Work item: Below are the records. List every line holding the word "lines".

Stored items
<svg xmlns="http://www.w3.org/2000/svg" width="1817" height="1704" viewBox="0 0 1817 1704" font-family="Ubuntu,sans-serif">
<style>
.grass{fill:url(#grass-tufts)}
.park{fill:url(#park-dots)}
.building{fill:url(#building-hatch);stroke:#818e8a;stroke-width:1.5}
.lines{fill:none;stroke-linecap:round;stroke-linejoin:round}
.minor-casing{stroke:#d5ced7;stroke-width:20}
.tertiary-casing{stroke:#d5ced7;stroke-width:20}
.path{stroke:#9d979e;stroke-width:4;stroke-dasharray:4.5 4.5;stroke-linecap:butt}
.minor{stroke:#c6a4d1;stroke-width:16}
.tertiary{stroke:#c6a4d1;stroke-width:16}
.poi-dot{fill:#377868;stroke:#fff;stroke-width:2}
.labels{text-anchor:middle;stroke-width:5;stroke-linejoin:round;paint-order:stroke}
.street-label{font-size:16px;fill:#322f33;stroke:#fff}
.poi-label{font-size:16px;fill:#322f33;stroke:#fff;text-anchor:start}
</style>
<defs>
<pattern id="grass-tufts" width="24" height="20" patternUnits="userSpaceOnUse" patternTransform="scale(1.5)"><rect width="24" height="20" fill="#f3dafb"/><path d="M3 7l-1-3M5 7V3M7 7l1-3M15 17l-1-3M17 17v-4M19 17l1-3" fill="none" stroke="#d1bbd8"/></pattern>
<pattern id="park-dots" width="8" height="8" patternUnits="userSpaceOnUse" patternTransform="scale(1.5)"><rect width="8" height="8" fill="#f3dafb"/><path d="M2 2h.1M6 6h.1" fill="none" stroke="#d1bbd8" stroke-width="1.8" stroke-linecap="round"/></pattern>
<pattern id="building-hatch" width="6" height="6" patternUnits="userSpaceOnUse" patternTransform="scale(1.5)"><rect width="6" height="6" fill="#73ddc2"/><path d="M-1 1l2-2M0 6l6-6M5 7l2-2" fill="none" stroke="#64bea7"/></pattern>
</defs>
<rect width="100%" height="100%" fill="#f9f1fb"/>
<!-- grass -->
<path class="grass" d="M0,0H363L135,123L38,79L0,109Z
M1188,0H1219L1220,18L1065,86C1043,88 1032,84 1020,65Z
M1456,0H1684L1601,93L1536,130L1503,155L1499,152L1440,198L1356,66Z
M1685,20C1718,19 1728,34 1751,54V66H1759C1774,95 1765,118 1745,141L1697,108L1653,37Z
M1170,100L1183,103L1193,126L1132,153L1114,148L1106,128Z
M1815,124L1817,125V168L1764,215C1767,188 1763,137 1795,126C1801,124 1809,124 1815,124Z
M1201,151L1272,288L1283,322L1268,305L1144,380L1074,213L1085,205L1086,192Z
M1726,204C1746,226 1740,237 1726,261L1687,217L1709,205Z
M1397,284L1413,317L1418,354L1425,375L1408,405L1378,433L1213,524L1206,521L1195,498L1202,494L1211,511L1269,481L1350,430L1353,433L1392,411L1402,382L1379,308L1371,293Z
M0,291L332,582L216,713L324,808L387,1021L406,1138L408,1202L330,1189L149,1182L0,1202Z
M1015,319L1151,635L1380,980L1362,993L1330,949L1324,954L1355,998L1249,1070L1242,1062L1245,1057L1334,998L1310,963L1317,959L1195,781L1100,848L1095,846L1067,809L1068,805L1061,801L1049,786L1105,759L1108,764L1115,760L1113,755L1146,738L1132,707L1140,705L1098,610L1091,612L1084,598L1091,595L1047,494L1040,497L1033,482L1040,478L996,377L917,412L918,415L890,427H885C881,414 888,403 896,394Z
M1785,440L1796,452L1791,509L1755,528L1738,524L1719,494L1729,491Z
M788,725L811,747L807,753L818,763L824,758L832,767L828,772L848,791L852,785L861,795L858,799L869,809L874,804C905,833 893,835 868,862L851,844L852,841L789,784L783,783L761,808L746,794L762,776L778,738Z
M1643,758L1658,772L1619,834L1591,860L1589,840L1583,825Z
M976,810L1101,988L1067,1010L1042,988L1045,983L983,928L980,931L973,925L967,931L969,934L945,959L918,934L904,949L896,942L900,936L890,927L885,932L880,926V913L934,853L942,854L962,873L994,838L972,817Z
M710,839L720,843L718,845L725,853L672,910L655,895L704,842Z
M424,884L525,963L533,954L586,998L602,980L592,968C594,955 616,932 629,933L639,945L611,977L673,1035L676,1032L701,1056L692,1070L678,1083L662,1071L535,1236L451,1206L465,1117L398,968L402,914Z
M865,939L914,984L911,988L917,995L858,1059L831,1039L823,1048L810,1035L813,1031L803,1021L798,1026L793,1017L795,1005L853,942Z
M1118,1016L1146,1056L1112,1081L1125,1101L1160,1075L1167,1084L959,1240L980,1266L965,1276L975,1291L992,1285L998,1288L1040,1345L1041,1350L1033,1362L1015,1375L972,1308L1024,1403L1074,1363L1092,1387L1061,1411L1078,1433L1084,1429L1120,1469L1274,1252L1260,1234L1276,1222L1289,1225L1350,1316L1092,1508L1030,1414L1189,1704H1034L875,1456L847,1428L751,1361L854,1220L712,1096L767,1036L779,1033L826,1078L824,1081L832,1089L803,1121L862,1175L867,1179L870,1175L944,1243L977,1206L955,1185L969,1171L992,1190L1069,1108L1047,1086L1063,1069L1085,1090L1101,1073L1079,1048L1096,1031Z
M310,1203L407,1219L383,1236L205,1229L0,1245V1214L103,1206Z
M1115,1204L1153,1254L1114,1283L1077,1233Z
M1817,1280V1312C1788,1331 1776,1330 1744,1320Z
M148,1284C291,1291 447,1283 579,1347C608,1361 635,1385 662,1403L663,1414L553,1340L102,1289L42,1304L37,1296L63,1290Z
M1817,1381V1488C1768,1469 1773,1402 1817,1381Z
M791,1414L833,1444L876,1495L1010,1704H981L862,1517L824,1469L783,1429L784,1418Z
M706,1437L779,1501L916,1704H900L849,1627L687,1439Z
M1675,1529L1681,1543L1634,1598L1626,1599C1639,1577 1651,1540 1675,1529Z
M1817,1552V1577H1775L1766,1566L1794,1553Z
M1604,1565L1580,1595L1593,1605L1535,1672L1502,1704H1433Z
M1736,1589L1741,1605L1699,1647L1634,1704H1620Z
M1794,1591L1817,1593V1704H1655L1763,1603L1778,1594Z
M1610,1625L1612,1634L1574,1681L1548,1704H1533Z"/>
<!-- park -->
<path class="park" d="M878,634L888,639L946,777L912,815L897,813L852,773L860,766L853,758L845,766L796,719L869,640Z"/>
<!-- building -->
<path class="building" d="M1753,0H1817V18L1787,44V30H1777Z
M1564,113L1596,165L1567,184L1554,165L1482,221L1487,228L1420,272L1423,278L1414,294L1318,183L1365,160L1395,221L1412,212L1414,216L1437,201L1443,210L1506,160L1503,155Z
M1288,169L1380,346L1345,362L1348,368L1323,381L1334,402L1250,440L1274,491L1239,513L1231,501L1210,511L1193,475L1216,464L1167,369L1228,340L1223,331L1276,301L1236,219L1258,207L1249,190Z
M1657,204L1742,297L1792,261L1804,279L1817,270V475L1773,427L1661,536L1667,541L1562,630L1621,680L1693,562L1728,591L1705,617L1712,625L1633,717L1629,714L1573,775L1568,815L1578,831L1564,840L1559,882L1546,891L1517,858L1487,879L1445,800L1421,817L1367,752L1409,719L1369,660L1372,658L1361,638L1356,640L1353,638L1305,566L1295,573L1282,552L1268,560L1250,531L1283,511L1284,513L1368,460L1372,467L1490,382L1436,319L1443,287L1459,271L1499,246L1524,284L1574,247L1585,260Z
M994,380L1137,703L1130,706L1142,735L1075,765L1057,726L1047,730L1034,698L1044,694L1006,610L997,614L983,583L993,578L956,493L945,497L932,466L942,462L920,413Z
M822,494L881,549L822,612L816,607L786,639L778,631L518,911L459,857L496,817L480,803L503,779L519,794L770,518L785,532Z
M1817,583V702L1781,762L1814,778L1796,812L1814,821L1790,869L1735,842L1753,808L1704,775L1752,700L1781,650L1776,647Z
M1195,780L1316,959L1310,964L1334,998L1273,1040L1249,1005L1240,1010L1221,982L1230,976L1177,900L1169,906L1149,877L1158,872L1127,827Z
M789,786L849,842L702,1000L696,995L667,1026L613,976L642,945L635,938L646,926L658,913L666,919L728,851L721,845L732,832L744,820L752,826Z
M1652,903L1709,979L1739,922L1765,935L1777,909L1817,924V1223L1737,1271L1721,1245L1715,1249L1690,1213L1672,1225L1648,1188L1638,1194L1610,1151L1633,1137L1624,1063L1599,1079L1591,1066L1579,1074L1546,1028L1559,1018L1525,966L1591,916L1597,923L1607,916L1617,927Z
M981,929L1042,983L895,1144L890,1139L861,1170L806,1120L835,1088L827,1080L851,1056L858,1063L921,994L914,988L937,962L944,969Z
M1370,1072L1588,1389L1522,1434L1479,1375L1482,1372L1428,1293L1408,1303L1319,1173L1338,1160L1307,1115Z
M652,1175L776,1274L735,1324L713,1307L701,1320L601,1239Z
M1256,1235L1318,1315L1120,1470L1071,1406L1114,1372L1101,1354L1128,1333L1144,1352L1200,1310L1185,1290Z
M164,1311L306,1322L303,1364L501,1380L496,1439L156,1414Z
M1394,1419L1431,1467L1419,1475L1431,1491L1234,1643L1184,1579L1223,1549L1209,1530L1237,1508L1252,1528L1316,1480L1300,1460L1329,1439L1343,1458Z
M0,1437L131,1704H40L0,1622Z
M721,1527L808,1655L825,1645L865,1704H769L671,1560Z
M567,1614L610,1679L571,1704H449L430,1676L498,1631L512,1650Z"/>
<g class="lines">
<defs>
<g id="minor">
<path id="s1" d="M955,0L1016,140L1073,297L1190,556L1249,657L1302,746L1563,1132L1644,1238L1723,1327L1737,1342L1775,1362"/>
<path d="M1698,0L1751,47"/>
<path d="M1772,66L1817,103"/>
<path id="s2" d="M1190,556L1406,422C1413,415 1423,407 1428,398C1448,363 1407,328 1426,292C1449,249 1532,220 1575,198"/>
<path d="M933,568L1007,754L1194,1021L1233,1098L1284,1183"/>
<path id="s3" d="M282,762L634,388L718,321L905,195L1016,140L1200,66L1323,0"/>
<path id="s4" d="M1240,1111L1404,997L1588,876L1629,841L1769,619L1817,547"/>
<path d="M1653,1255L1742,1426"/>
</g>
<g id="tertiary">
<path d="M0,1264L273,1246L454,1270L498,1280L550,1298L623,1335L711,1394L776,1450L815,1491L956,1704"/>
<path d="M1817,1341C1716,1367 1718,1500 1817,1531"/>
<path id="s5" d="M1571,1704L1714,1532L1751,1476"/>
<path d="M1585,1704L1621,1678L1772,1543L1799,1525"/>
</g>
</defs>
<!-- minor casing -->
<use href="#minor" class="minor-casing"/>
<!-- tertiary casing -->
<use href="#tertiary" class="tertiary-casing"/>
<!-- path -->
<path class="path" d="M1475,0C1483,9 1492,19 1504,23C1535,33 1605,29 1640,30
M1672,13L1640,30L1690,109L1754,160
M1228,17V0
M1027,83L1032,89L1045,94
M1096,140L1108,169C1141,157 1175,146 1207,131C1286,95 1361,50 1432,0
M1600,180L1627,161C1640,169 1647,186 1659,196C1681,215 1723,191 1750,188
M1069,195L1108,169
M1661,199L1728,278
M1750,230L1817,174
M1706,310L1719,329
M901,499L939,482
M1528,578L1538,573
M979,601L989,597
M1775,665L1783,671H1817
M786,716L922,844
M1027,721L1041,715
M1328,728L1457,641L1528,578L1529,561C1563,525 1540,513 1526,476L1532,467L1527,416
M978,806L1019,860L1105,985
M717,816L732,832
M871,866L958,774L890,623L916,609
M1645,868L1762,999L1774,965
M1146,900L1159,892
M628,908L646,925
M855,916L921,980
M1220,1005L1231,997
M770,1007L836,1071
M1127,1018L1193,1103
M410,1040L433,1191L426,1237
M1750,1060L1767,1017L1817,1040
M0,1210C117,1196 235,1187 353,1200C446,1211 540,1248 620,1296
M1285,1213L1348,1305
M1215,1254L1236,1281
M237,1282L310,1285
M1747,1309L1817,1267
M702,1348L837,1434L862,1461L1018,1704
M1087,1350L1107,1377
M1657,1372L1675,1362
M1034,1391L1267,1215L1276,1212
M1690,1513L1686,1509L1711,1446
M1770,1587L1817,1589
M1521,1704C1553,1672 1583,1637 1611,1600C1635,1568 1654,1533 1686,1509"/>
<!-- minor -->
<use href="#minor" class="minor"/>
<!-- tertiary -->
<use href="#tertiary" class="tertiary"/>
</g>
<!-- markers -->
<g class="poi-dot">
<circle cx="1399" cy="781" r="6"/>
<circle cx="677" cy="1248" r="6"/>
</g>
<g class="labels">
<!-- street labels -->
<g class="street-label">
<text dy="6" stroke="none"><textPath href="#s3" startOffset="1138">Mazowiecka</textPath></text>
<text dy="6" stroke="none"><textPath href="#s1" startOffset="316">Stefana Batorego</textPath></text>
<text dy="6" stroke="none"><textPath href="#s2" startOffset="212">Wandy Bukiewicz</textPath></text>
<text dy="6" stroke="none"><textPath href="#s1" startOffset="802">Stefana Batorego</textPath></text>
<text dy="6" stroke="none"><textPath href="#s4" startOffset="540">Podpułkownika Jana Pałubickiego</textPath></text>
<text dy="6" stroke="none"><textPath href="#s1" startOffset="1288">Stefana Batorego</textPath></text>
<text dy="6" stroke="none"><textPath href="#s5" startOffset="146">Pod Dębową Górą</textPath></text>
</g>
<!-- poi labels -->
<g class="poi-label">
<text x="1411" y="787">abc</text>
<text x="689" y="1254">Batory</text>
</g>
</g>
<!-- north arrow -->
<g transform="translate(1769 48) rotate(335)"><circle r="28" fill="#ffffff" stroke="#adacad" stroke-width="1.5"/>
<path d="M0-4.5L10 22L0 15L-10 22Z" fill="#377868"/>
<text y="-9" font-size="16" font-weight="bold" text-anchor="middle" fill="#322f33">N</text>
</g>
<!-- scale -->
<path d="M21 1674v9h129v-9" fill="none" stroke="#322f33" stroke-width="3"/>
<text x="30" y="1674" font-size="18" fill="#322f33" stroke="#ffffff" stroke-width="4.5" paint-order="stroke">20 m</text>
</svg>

Response to the task:
.lines{fill:none;stroke-linecap:round;stroke-linejoin:round}
<g class="lines">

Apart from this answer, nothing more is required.